• EXERCISE OBJECTIVE: Determine how many lines in the entries below contain "with", and output that number alone.

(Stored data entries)
——————————
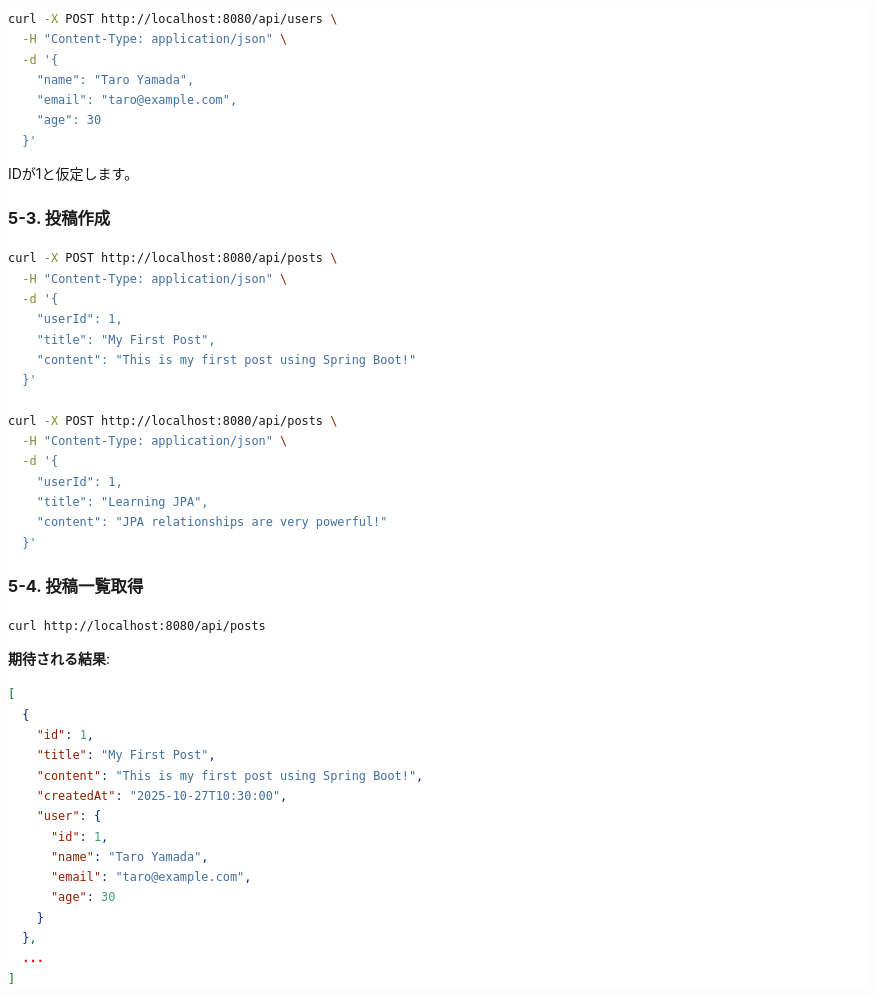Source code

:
 ```bash
curl -X POST http://localhost:8080/api/users \
  -H "Content-Type: application/json" \
  -d '{
    "name": "Taro Yamada",
    "email": "taro@example.com",
    "age": 30
  }'
```

IDが1と仮定します。

### 5-3. 投稿作成

```bash
curl -X POST http://localhost:8080/api/posts \
  -H "Content-Type: application/json" \
  -d '{
    "userId": 1,
    "title": "My First Post",
    "content": "This is my first post using Spring Boot!"
  }'

curl -X POST http://localhost:8080/api/posts \
  -H "Content-Type: application/json" \
  -d '{
    "userId": 1,
    "title": "Learning JPA",
    "content": "JPA relationships are very powerful!"
  }'
```

### 5-4. 投稿一覧取得

```bash
curl http://localhost:8080/api/posts
```

**期待される結果**:
```json
[
  {
    "id": 1,
    "title": "My First Post",
    "content": "This is my first post using Spring Boot!",
    "createdAt": "2025-10-27T10:30:00",
    "user": {
      "id": 1,
      "name": "Taro Yamada",
      "email": "taro@example.com",
      "age": 30
    }
  },
  ...
]
```
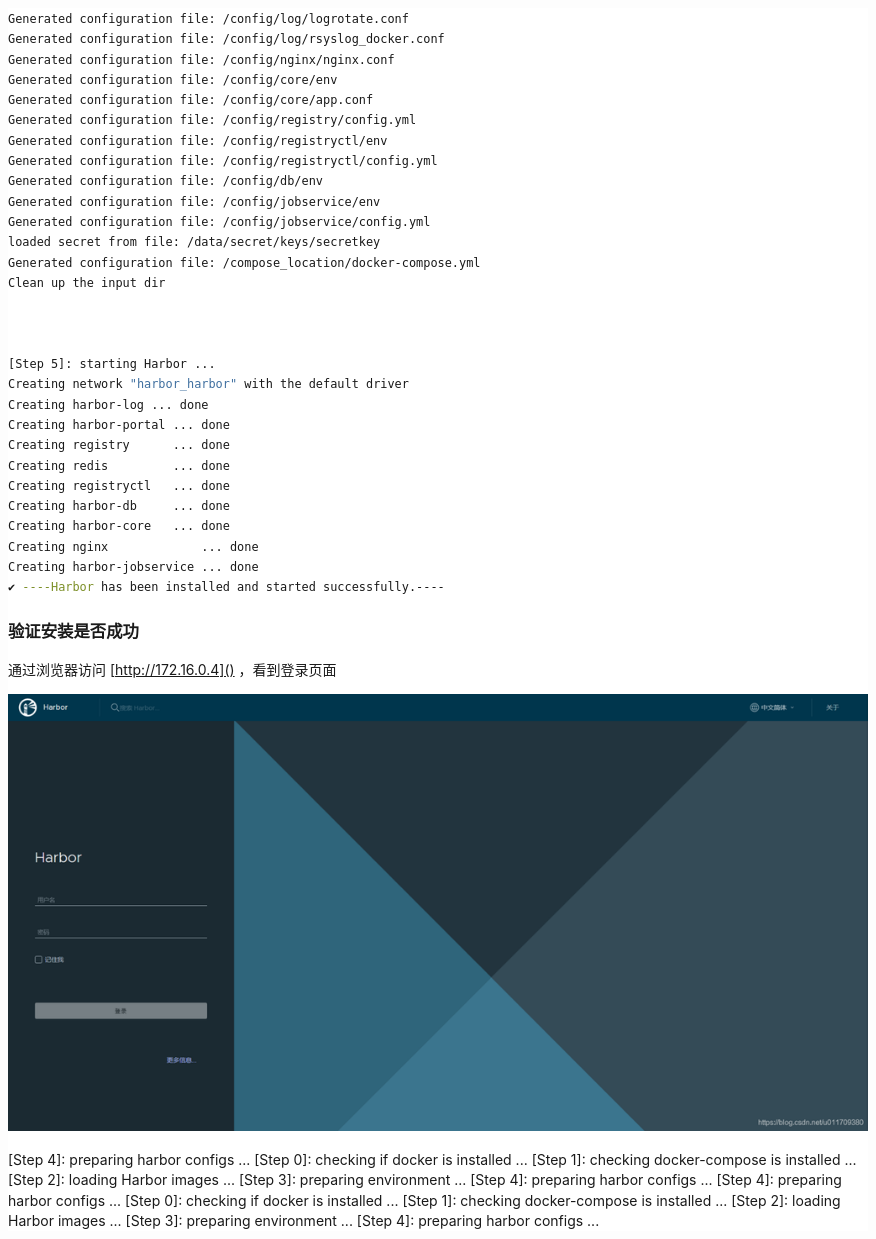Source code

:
 ```bash
Generated configuration file: /config/log/logrotate.conf
Generated configuration file: /config/log/rsyslog_docker.conf
Generated configuration file: /config/nginx/nginx.conf
Generated configuration file: /config/core/env
Generated configuration file: /config/core/app.conf
Generated configuration file: /config/registry/config.yml
Generated configuration file: /config/registryctl/env
Generated configuration file: /config/registryctl/config.yml
Generated configuration file: /config/db/env
Generated configuration file: /config/jobservice/env
Generated configuration file: /config/jobservice/config.yml
loaded secret from file: /data/secret/keys/secretkey
Generated configuration file: /compose_location/docker-compose.yml
Clean up the input dir



[Step 5]: starting Harbor ...
Creating network "harbor_harbor" with the default driver
Creating harbor-log ... done
Creating harbor-portal ... done
Creating registry      ... done
Creating redis         ... done
Creating registryctl   ... done
Creating harbor-db     ... done
Creating harbor-core   ... done
Creating nginx             ... done
Creating harbor-jobservice ... done
✔ ----Harbor has been installed and started successfully.----
```

### 验证安装是否成功

通过浏览器访问 [http://172.16.0.4]() ，看到登录页面

![img](../assets/hrc3ysgn0c.png)


[Step 4]: preparing harbor configs ...
[Step 0]: checking if docker is installed ...
[Step 1]: checking docker-compose is installed ...
[Step 2]: loading Harbor images ...
[Step 3]: preparing environment ...
[Step 4]: preparing harbor configs ...
[Step 4]: preparing harbor configs ...
[Step 0]: checking if docker is installed ...
[Step 1]: checking docker-compose is installed ...
[Step 2]: loading Harbor images ...
[Step 3]: preparing environment ...
[Step 4]: preparing harbor configs ...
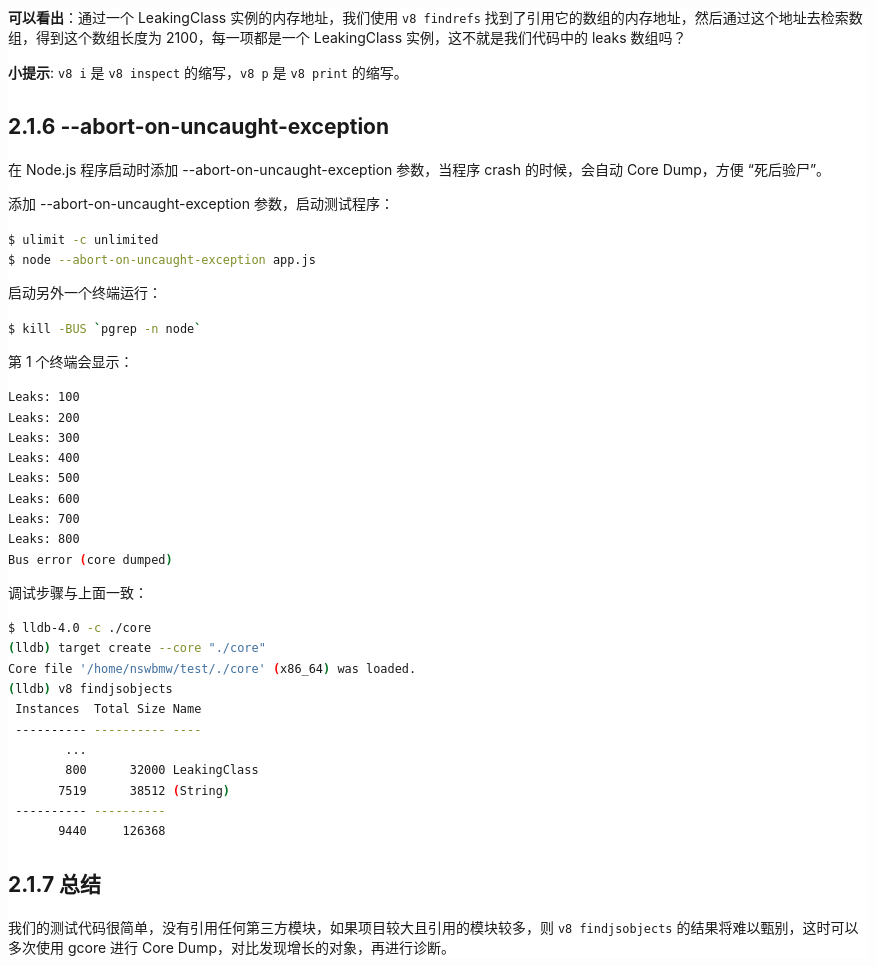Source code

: **可以看出**：通过一个 LeakingClass 实例的内存地址，我们使用 `v8 findrefs` 找到了引用它的数组的内存地址，然后通过这个地址去检索数组，得到这个数组长度为 2100，每一项都是一个 LeakingClass 实例，这不就是我们代码中的 leaks 数组吗？

**小提示**: `v8 i` 是 `v8 inspect` 的缩写，`v8 p` 是 `v8 print` 的缩写。

## 2.1.6 --abort-on-uncaught-exception

在 Node.js 程序启动时添加 --abort-on-uncaught-exception 参数，当程序 crash 的时候，会自动 Core Dump，方便 “死后验尸”。

添加 --abort-on-uncaught-exception 参数，启动测试程序：

```sh
$ ulimit -c unlimited
$ node --abort-on-uncaught-exception app.js
```

启动另外一个终端运行：

```sh
$ kill -BUS `pgrep -n node`
```

第 1 个终端会显示：

```sh
Leaks: 100
Leaks: 200
Leaks: 300
Leaks: 400
Leaks: 500
Leaks: 600
Leaks: 700
Leaks: 800
Bus error (core dumped)
```

调试步骤与上面一致：

```sh
$ lldb-4.0 -c ./core
(lldb) target create --core "./core"
Core file '/home/nswbmw/test/./core' (x86_64) was loaded.
(lldb) v8 findjsobjects
 Instances  Total Size Name
 ---------- ---------- ----
        ...
        800      32000 LeakingClass
       7519      38512 (String)
 ---------- ---------- 
       9440     126368
```

## 2.1.7 总结

我们的测试代码很简单，没有引用任何第三方模块，如果项目较大且引用的模块较多，则 `v8 findjsobjects` 的结果将难以甄别，这时可以多次使用 gcore 进行 Core Dump，对比发现增长的对象，再进行诊断。
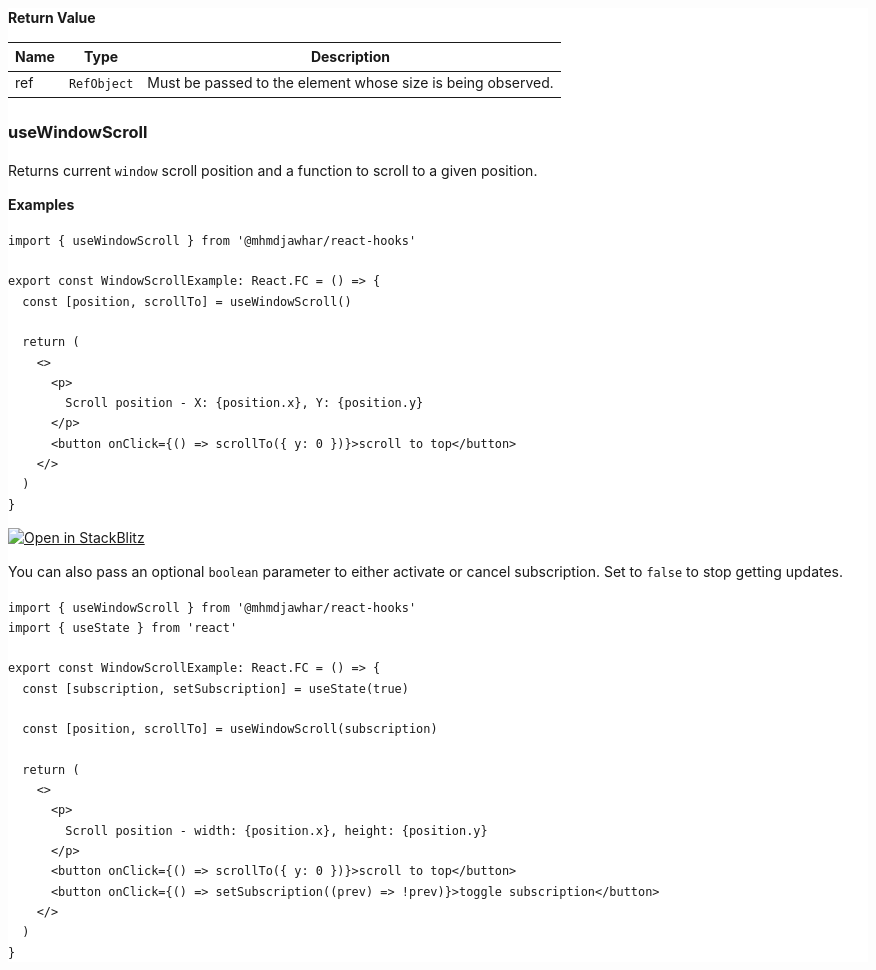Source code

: **Return Value**

| Name | Type        | Description                                                 |
| ---- | ----------- | ----------------------------------------------------------- |
| ref  | `RefObject` | Must be passed to the element whose size is being observed. |

### useWindowScroll

Returns current `window` scroll position and a function to scroll to a given position.

**Examples**

```tsx
import { useWindowScroll } from '@mhmdjawhar/react-hooks'

export const WindowScrollExample: React.FC = () => {
  const [position, scrollTo] = useWindowScroll()

  return (
    <>
      <p>
        Scroll position - X: {position.x}, Y: {position.y}
      </p>
      <button onClick={() => scrollTo({ y: 0 })}>scroll to top</button>
    </>
  )
}
```

[![Open in StackBlitz](https://developer.stackblitz.com/img/open_in_stackblitz.svg)](https://stackblitz.com/edit/use-window-scroll-example?file=src%2FDemo.tsx)

You can also pass an optional `boolean` parameter to either activate or cancel subscription. Set to `false` to stop getting updates.

```tsx
import { useWindowScroll } from '@mhmdjawhar/react-hooks'
import { useState } from 'react'

export const WindowScrollExample: React.FC = () => {
  const [subscription, setSubscription] = useState(true)

  const [position, scrollTo] = useWindowScroll(subscription)

  return (
    <>
      <p>
        Scroll position - width: {position.x}, height: {position.y}
      </p>
      <button onClick={() => scrollTo({ y: 0 })}>scroll to top</button>
      <button onClick={() => setSubscription((prev) => !prev)}>toggle subscription</button>
    </>
  )
}
```
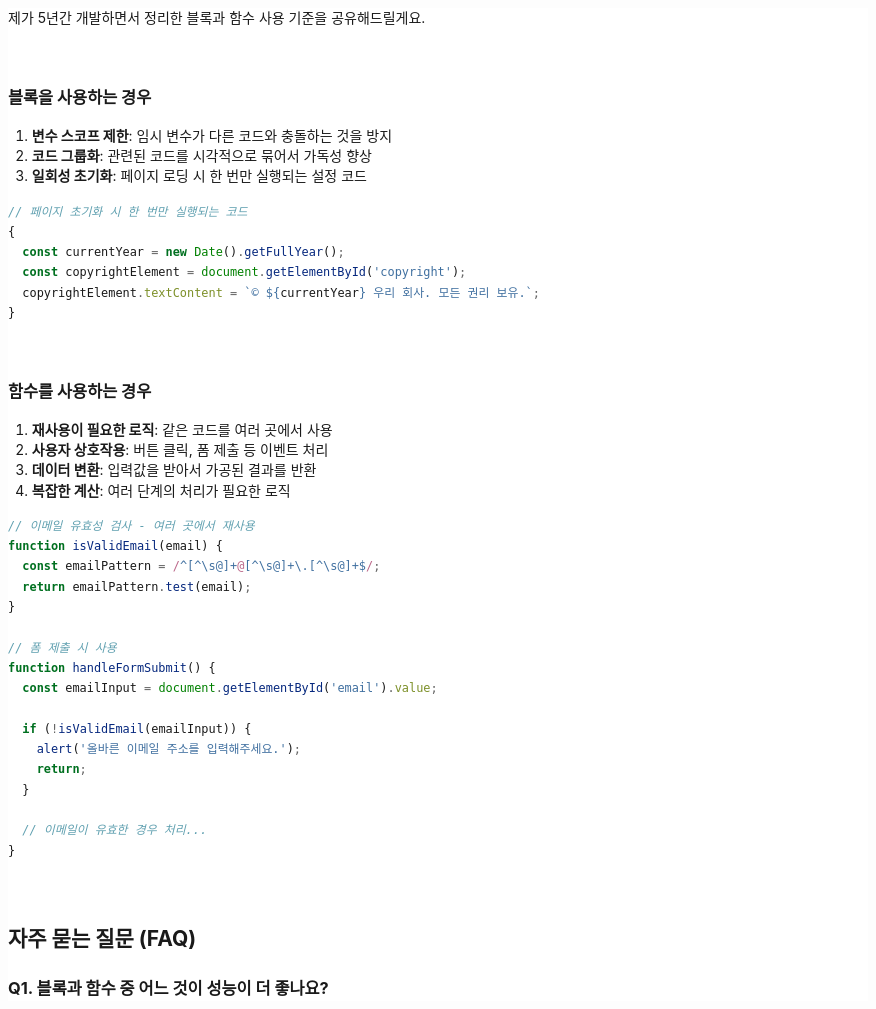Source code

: 제가 5년간 개발하면서 정리한 블록과 함수 사용 기준을 공유해드릴게요.

<br>

### 블록을 사용하는 경우

1. **변수 스코프 제한**: 임시 변수가 다른 코드와 충돌하는 것을 방지
2. **코드 그룹화**: 관련된 코드를 시각적으로 묶어서 가독성 향상
3. **일회성 초기화**: 페이지 로딩 시 한 번만 실행되는 설정 코드

```javascript
// 페이지 초기화 시 한 번만 실행되는 코드
{
  const currentYear = new Date().getFullYear();
  const copyrightElement = document.getElementById('copyright');
  copyrightElement.textContent = `© ${currentYear} 우리 회사. 모든 권리 보유.`;
}
```

<br>

### 함수를 사용하는 경우

1. **재사용이 필요한 로직**: 같은 코드를 여러 곳에서 사용
2. **사용자 상호작용**: 버튼 클릭, 폼 제출 등 이벤트 처리
3. **데이터 변환**: 입력값을 받아서 가공된 결과를 반환
4. **복잡한 계산**: 여러 단계의 처리가 필요한 로직

```javascript
// 이메일 유효성 검사 - 여러 곳에서 재사용
function isValidEmail(email) {
  const emailPattern = /^[^\s@]+@[^\s@]+\.[^\s@]+$/;
  return emailPattern.test(email);
}

// 폼 제출 시 사용
function handleFormSubmit() {
  const emailInput = document.getElementById('email').value;
  
  if (!isValidEmail(emailInput)) {
    alert('올바른 이메일 주소를 입력해주세요.');
    return;
  }
  
  // 이메일이 유효한 경우 처리...
}
```

<br>

## 자주 묻는 질문 (FAQ)

### Q1. 블록과 함수 중 어느 것이 성능이 더 좋나요?

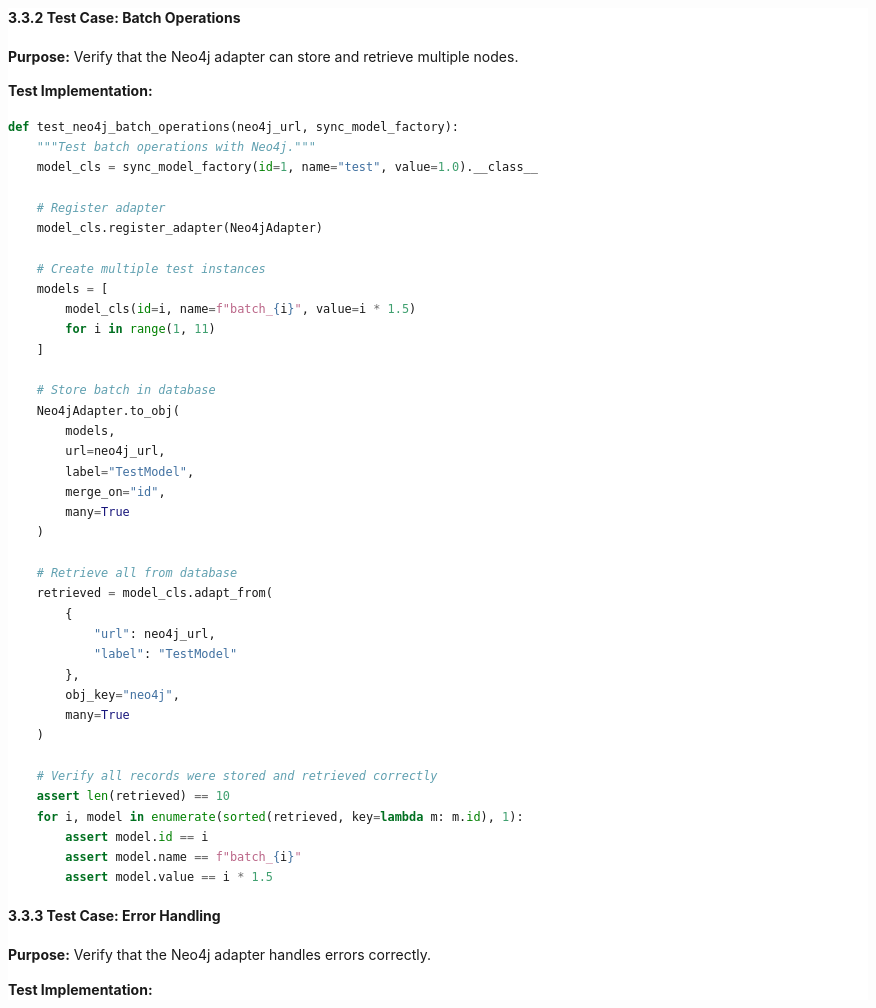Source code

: #### 3.3.2 Test Case: Batch Operations

**Purpose:** Verify that the Neo4j adapter can store and retrieve multiple
nodes.

**Test Implementation:**

```python
def test_neo4j_batch_operations(neo4j_url, sync_model_factory):
    """Test batch operations with Neo4j."""
    model_cls = sync_model_factory(id=1, name="test", value=1.0).__class__
    
    # Register adapter
    model_cls.register_adapter(Neo4jAdapter)
    
    # Create multiple test instances
    models = [
        model_cls(id=i, name=f"batch_{i}", value=i * 1.5)
        for i in range(1, 11)
    ]
    
    # Store batch in database
    Neo4jAdapter.to_obj(
        models,
        url=neo4j_url,
        label="TestModel",
        merge_on="id",
        many=True
    )
    
    # Retrieve all from database
    retrieved = model_cls.adapt_from(
        {
            "url": neo4j_url,
            "label": "TestModel"
        },
        obj_key="neo4j",
        many=True
    )
    
    # Verify all records were stored and retrieved correctly
    assert len(retrieved) == 10
    for i, model in enumerate(sorted(retrieved, key=lambda m: m.id), 1):
        assert model.id == i
        assert model.name == f"batch_{i}"
        assert model.value == i * 1.5
```

#### 3.3.3 Test Case: Error Handling

**Purpose:** Verify that the Neo4j adapter handles errors correctly.

**Test Implementation:**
——————————
• WRITTEN RESPONSE: 2